Records from a collection
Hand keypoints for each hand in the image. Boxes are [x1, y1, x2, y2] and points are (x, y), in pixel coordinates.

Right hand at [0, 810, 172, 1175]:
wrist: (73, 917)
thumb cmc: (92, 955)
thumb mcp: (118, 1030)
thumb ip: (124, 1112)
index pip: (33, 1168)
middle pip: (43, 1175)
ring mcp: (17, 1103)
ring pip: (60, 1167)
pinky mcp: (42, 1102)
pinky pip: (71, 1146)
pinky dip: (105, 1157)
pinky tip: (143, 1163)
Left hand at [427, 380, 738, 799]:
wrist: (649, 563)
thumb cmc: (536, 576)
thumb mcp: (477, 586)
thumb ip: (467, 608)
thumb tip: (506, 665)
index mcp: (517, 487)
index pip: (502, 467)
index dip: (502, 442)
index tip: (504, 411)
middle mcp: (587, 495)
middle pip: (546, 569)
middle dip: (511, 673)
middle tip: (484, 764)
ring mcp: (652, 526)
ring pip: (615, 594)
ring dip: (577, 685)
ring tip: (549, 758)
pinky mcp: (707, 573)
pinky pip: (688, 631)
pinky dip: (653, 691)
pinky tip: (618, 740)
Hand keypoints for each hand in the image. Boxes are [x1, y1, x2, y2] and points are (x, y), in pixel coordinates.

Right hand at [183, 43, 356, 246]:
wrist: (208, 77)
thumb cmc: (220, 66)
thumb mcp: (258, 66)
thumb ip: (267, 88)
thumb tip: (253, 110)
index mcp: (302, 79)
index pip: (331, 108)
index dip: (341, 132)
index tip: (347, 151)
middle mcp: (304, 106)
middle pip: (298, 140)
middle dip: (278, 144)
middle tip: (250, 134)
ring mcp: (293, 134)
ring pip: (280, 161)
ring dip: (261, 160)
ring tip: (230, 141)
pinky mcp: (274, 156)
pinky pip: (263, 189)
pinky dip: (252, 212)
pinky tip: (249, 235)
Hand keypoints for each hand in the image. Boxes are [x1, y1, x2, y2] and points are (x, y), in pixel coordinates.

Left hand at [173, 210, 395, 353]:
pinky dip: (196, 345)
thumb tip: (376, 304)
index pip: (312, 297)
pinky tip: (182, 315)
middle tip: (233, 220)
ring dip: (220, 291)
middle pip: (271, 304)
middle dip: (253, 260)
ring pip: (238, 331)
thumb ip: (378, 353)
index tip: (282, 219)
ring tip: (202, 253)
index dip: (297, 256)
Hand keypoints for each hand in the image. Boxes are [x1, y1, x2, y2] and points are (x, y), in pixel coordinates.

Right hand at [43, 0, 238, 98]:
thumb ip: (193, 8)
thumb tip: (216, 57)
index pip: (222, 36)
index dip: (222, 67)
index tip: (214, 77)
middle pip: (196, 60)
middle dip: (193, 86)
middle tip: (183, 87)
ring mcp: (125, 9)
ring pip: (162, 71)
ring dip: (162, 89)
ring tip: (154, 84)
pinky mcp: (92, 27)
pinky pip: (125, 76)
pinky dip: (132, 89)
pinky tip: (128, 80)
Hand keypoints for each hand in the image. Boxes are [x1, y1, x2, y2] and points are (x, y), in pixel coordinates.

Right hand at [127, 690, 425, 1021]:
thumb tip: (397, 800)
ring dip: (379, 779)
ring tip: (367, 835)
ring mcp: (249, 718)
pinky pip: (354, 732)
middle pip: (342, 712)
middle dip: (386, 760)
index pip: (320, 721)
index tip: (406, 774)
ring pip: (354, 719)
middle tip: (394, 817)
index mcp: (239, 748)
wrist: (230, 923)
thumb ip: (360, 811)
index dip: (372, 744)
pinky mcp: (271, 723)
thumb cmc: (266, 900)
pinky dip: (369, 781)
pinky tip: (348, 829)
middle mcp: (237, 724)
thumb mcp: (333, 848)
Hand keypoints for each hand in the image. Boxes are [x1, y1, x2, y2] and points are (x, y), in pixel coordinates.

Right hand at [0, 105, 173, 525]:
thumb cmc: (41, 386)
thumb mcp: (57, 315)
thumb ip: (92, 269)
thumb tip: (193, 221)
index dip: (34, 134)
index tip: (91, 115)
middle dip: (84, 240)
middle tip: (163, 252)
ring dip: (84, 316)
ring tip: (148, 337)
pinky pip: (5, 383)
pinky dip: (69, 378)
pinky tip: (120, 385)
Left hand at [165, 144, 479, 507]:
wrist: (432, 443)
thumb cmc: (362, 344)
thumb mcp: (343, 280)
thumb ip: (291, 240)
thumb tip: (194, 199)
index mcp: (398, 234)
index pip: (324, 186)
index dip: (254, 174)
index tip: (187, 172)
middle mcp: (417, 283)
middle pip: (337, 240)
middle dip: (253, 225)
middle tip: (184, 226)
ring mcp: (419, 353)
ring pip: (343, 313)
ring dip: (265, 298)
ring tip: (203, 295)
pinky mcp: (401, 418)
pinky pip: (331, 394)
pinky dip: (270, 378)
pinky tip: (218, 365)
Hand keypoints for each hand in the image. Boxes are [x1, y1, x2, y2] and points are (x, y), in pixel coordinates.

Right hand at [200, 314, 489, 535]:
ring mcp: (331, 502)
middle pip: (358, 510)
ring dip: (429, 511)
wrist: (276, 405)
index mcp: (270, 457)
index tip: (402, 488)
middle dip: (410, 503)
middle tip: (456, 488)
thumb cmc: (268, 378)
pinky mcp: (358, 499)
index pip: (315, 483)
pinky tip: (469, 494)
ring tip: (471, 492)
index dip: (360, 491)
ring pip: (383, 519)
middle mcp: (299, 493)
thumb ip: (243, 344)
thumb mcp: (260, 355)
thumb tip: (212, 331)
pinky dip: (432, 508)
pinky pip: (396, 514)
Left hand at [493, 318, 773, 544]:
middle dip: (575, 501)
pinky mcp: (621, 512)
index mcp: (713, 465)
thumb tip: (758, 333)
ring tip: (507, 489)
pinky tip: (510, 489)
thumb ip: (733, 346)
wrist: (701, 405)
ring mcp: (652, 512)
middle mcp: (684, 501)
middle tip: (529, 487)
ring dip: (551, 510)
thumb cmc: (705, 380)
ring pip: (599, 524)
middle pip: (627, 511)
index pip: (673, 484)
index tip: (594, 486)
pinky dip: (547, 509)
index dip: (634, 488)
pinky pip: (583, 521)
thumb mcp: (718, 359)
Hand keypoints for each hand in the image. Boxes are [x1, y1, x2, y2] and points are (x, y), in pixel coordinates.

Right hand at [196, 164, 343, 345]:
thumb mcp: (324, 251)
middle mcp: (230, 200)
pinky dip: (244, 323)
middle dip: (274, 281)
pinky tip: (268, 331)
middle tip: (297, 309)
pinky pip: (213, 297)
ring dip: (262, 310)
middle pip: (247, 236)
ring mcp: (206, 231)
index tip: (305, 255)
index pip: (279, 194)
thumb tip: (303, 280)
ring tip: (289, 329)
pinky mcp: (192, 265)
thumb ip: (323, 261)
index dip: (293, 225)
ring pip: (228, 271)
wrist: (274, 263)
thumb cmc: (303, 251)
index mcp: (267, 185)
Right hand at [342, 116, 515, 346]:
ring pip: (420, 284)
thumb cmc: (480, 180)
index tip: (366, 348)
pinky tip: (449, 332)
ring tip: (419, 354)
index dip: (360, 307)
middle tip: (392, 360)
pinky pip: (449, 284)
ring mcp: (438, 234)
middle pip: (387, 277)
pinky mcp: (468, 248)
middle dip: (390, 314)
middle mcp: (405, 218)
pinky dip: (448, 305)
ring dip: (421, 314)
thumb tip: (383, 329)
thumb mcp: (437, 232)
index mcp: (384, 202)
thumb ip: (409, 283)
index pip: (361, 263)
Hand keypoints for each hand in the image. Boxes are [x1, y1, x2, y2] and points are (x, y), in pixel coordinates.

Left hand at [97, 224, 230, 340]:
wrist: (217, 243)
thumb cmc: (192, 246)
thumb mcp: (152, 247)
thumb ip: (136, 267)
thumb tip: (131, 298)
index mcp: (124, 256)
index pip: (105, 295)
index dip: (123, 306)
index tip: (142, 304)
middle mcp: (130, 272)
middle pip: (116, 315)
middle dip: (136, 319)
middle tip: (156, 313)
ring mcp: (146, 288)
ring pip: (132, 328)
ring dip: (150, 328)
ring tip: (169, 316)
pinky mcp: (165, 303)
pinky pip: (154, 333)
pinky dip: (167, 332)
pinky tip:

Task objective: Scan each line of the entries above for the word "wrist" and report how many lines contain it, with nothing else.

Completed exercise: 9